The foregoing description is only illustrative of the present invention and is not intended to limit the scope of the invention, and all equivalent structures or equivalent processes or direct or indirect application in other related technical fields are included in the scope of the present invention.

Claims

1. The utility model provides an adjustable working space's parallel robot, including quiet platform, movable platform and three drive branch chains of connecting the sound platform, three drive branch chains are around central equiangular distribution on quiet platform, each drive branch chain's structure is the same, all include servo motor, reduction gear, initiative arm and driven arm, servo motor establishes in quiet platform below, the reduction gear is connected to servo motor's output, the one end of initiative arm and the output rigid coupling of reduction gear, the other end and driven arm swing joint, driven arm and movable platform swing joint; it is characterized in that the method comprises the steps of,

the static platform is provided with a driving device and three groups of driven devices with the same structure, and the three groups of driven devices are arranged in one-to-one correspondence with the three driving branched chains;

the driving device comprises a belt wheel servo motor and a first synchronous belt wheel, the belt wheel servo motor is fixed on the static platform, and the first synchronous belt wheel is connected with the output end of the belt wheel servo motor;

the driven device comprises a sliding groove, a sliding block, a ball screw, a first bevel gear, a second bevel gear and a second synchronous pulley, wherein the sliding block is in sliding connection with the sliding groove, a servo motor is fixed below the corresponding sliding block, the ball screw is arranged above the sliding block, the sliding block is in movable connection with the ball screw through a screw nut, the first bevel gear is arranged at the inner side end of the ball screw, the first bevel gear is meshed with the second bevel gear, the second bevel gear is connected with a gear shaft, the upper end of the gear shaft is provided with the second synchronous pulley, the gear shaft is rotatably connected with the static platform, and the second synchronous pulleys of the three driven devices are respectively in transmission connection with the first synchronous pulley through a synchronous belt;

a movable groove which is longitudinally communicated is respectively arranged at the position, corresponding to each driving arm, on the static platform, and extends from the edge of the static platform to the center direction of the static platform.

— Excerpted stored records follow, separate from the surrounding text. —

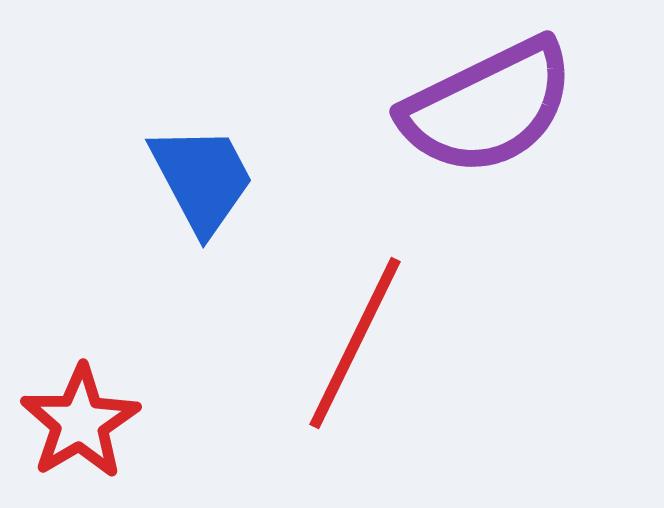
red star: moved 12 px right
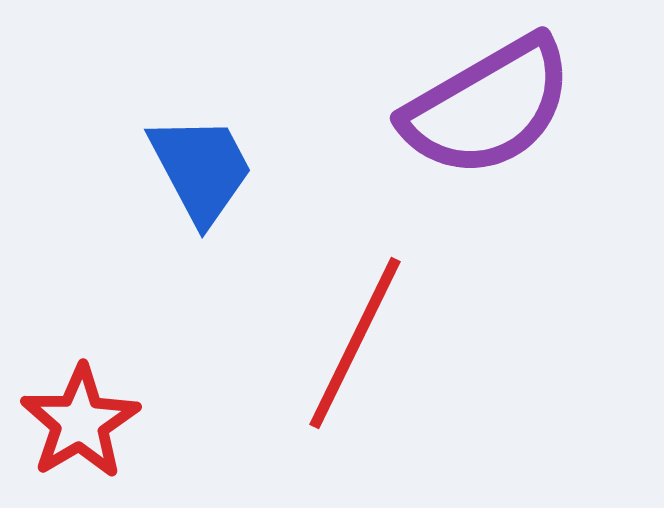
purple semicircle: rotated 4 degrees counterclockwise
blue trapezoid: moved 1 px left, 10 px up
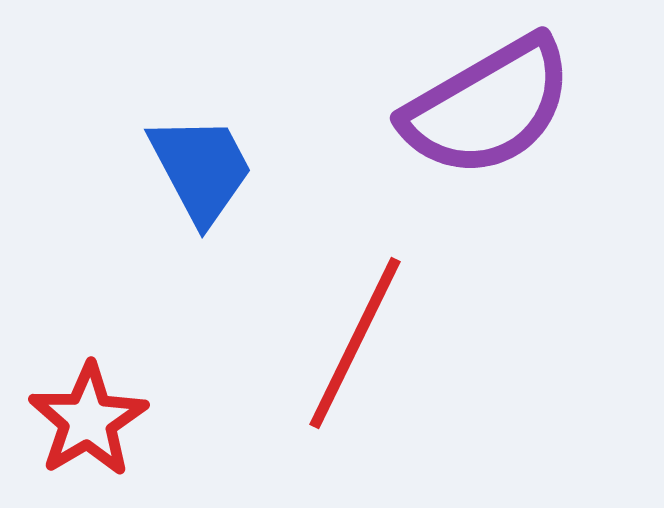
red star: moved 8 px right, 2 px up
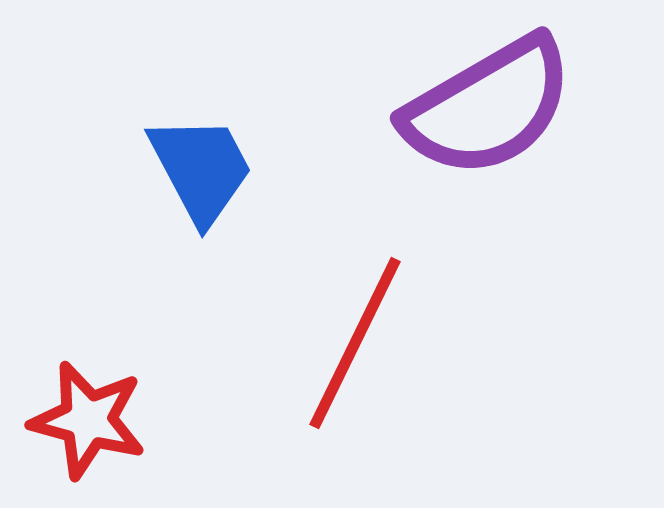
red star: rotated 26 degrees counterclockwise
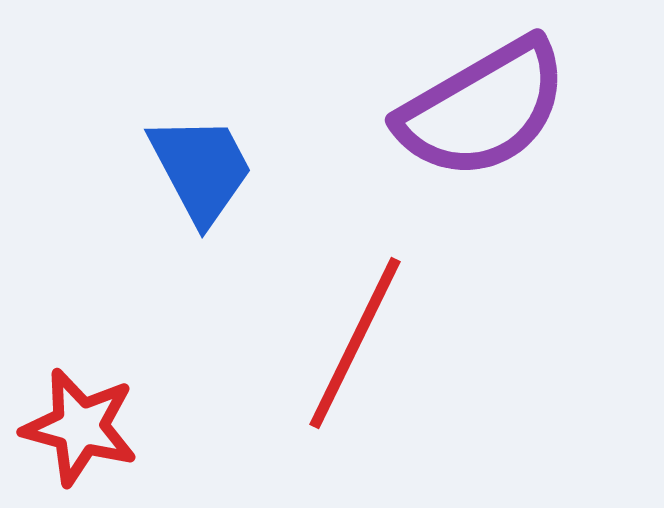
purple semicircle: moved 5 px left, 2 px down
red star: moved 8 px left, 7 px down
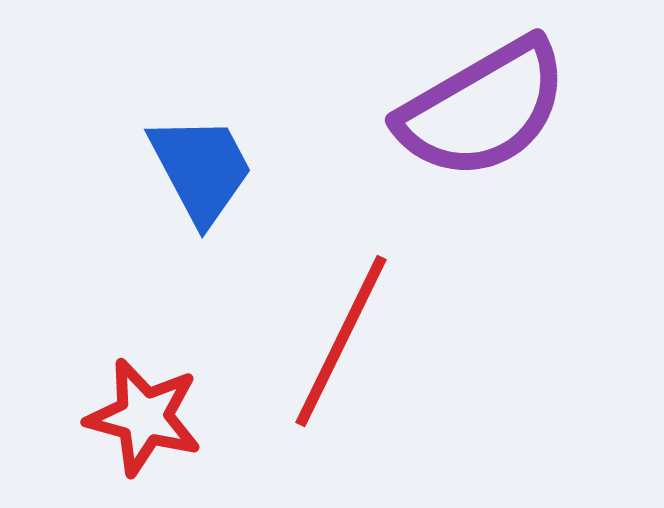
red line: moved 14 px left, 2 px up
red star: moved 64 px right, 10 px up
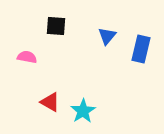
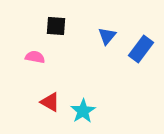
blue rectangle: rotated 24 degrees clockwise
pink semicircle: moved 8 px right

2. The robot in parallel with an adjustable working space according to claim 1, wherein the sliding groove longitudinally penetrates the upper and lower surfaces of the stationary platform, and the sliding groove is identical to the adjacent movable groove in the extending direction, and the sliding block is slidable along the length direction of the sliding groove.

3. A parallel robot with adjustable working space as recited in claim 1, wherein the axis of the first bevel gear is perpendicular to the axis of the second bevel gear.

4. The robot in parallel with an adjustable working space as set forth in claim 1, wherein the ball screw extends along the length direction of the sliding groove, both ends of the ball screw are rotatably connected to a screw bracket, respectively, and the bottom of the screw bracket is fixedly connected to the stationary platform.

5. The adjustable workspace parallel robot of claim 1 wherein a pulley reducer is disposed between the pulley servomotor and the first synchronous pulley, the pulley reducer is connected to an output of the pulley servomotor, and the first synchronous pulley is connected to an output of the pulley reducer.